:: Do this ::
Retype every line of the items below, character for character.

═══ Excerpted records ═══

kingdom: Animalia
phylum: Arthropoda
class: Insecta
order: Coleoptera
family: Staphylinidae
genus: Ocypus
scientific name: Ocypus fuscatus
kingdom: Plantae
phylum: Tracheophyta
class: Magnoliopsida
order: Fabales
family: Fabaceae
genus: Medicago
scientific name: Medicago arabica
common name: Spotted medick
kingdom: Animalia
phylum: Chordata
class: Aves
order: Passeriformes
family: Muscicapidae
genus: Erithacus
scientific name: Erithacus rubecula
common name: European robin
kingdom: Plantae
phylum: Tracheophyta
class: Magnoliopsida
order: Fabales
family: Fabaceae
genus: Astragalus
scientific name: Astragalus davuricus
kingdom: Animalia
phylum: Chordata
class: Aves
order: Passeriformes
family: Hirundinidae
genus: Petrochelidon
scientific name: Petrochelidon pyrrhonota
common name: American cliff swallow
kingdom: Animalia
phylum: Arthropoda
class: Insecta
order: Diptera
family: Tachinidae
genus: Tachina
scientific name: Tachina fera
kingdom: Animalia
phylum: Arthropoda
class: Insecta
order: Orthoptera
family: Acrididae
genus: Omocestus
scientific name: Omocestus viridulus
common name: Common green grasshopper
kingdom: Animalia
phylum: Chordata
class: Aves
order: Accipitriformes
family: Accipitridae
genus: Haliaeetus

═══

:: Final answer ::
kingdom: Animalia
phylum: Arthropoda
class: Insecta
order: Coleoptera
family: Staphylinidae
genus: Ocypus
scientific name: Ocypus fuscatus
kingdom: Plantae
phylum: Tracheophyta
class: Magnoliopsida
order: Fabales
family: Fabaceae
genus: Medicago
scientific name: Medicago arabica
common name: Spotted medick
kingdom: Animalia
phylum: Chordata
class: Aves
order: Passeriformes
family: Muscicapidae
genus: Erithacus
scientific name: Erithacus rubecula
common name: European robin
kingdom: Plantae
phylum: Tracheophyta
class: Magnoliopsida
order: Fabales
family: Fabaceae
genus: Astragalus
scientific name: Astragalus davuricus
kingdom: Animalia
phylum: Chordata
class: Aves
order: Passeriformes
family: Hirundinidae
genus: Petrochelidon
scientific name: Petrochelidon pyrrhonota
common name: American cliff swallow
kingdom: Animalia
phylum: Arthropoda
class: Insecta
order: Diptera
family: Tachinidae
genus: Tachina
scientific name: Tachina fera
kingdom: Animalia
phylum: Arthropoda
class: Insecta
order: Orthoptera
family: Acrididae
genus: Omocestus
scientific name: Omocestus viridulus
common name: Common green grasshopper
kingdom: Animalia
phylum: Chordata
class: Aves
order: Accipitriformes
family: Accipitridae
genus: Haliaeetus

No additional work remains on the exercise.